YOUR INSTRUCTIONS: Present every line of the entries below as a Markdown table, with the columns Row and Line. Leave out blank lines.
----------------
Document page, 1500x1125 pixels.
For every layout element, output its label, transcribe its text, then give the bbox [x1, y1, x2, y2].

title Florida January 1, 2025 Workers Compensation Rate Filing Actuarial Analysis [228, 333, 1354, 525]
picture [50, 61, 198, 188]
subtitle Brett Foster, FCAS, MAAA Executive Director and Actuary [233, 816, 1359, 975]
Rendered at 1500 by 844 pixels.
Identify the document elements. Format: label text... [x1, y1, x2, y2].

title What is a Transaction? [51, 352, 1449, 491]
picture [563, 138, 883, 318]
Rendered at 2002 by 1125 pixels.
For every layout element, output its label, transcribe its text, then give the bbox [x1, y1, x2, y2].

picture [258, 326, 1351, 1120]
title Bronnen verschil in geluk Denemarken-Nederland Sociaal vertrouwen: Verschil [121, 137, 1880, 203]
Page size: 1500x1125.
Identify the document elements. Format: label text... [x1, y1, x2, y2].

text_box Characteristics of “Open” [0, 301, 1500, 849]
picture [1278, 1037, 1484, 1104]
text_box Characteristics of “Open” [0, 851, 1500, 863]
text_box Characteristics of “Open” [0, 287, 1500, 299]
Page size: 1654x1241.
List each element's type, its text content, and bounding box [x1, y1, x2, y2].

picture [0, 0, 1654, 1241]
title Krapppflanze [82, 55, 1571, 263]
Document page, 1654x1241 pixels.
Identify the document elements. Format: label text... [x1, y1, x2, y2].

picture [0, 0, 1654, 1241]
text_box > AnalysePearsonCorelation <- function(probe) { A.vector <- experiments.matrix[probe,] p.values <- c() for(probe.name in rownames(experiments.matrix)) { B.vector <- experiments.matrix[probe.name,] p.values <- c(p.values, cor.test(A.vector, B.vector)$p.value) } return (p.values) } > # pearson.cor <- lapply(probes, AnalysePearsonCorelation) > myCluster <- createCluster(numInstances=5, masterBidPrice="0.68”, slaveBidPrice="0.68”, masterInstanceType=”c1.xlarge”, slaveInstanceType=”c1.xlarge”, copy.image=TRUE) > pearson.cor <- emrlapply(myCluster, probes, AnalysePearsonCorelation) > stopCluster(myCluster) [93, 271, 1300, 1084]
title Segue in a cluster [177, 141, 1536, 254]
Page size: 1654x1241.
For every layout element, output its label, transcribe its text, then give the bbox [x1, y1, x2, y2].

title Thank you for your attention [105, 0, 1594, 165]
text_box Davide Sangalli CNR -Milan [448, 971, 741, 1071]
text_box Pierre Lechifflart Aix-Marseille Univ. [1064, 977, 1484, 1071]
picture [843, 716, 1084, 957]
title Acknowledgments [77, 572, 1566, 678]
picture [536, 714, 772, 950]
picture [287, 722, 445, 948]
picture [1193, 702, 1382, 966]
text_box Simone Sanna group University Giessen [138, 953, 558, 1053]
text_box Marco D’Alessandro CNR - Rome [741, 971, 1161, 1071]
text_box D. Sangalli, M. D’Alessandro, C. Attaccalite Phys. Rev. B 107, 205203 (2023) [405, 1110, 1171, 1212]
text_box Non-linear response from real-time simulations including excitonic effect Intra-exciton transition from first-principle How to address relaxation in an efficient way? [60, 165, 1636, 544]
----------------
TASK ANSWER:
| Row | Line |
|---|---|
| 1 | Document page, 1500x1125 pixels. |
| 2 | For every layout element, output its label, transcribe its text, then give the bbox [x1, y1, x2, y2]. |
| 3 | title Florida January 1, 2025 Workers Compensation Rate Filing Actuarial Analysis [228, 333, 1354, 525] |
| 4 | picture [50, 61, 198, 188] |
| 5 | subtitle Brett Foster, FCAS, MAAA Executive Director and Actuary [233, 816, 1359, 975] |
| 6 | Rendered at 1500 by 844 pixels. |
| 7 | Identify the document elements. Format: label text... [x1, y1, x2, y2]. |
| 8 | title What is a Transaction? [51, 352, 1449, 491] |
| 9 | picture [563, 138, 883, 318] |
| 10 | Rendered at 2002 by 1125 pixels. |
| 11 | For every layout element, output its label, transcribe its text, then give the bbox [x1, y1, x2, y2]. |
| 12 | picture [258, 326, 1351, 1120] |
| 13 | title Bronnen verschil in geluk Denemarken-Nederland Sociaal vertrouwen: Verschil [121, 137, 1880, 203] |
| 14 | Page size: 1500x1125. |
| 15 | Identify the document elements. Format: label text... [x1, y1, x2, y2]. |
| 16 | text_box Characteristics of “Open” [0, 301, 1500, 849] |
| 17 | picture [1278, 1037, 1484, 1104] |
| 18 | text_box Characteristics of “Open” [0, 851, 1500, 863] |
| 19 | text_box Characteristics of “Open” [0, 287, 1500, 299] |
| 20 | Page size: 1654x1241. |
| 21 | List each element's type, its text content, and bounding box [x1, y1, x2, y2]. |
| 22 | picture [0, 0, 1654, 1241] |
| 23 | title Krapppflanze [82, 55, 1571, 263] |
| 24 | Document page, 1654x1241 pixels. |
| 25 | Identify the document elements. Format: label text... [x1, y1, x2, y2]. |
| 26 | picture [0, 0, 1654, 1241] |
| 27 | text_box > AnalysePearsonCorelation <- function(probe) { A.vector <- experiments.matrix[probe,] p.values <- c() for(probe.name in rownames(experiments.matrix)) { B.vector <- experiments.matrix[probe.name,] p.values <- c(p.values, cor.test(A.vector, B.vector)$p.value) } return (p.values) } > # pearson.cor <- lapply(probes, AnalysePearsonCorelation) > myCluster <- createCluster(numInstances=5, masterBidPrice="0.68”, slaveBidPrice="0.68”, masterInstanceType=”c1.xlarge”, slaveInstanceType=”c1.xlarge”, copy.image=TRUE) > pearson.cor <- emrlapply(myCluster, probes, AnalysePearsonCorelation) > stopCluster(myCluster) [93, 271, 1300, 1084] |
| 28 | title Segue in a cluster [177, 141, 1536, 254] |
| 29 | Page size: 1654x1241. |
| 30 | For every layout element, output its label, transcribe its text, then give the bbox [x1, y1, x2, y2]. |
| 31 | title Thank you for your attention [105, 0, 1594, 165] |
| 32 | text_box Davide Sangalli CNR -Milan [448, 971, 741, 1071] |
| 33 | text_box Pierre Lechifflart Aix-Marseille Univ. [1064, 977, 1484, 1071] |
| 34 | picture [843, 716, 1084, 957] |
| 35 | title Acknowledgments [77, 572, 1566, 678] |
| 36 | picture [536, 714, 772, 950] |
| 37 | picture [287, 722, 445, 948] |
| 38 | picture [1193, 702, 1382, 966] |
| 39 | text_box Simone Sanna group University Giessen [138, 953, 558, 1053] |
| 40 | text_box Marco D’Alessandro CNR - Rome [741, 971, 1161, 1071] |
| 41 | text_box D. Sangalli, M. D’Alessandro, C. Attaccalite Phys. Rev. B 107, 205203 (2023) [405, 1110, 1171, 1212] |
| 42 | text_box Non-linear response from real-time simulations including excitonic effect Intra-exciton transition from first-principle How to address relaxation in an efficient way? [60, 165, 1636, 544] |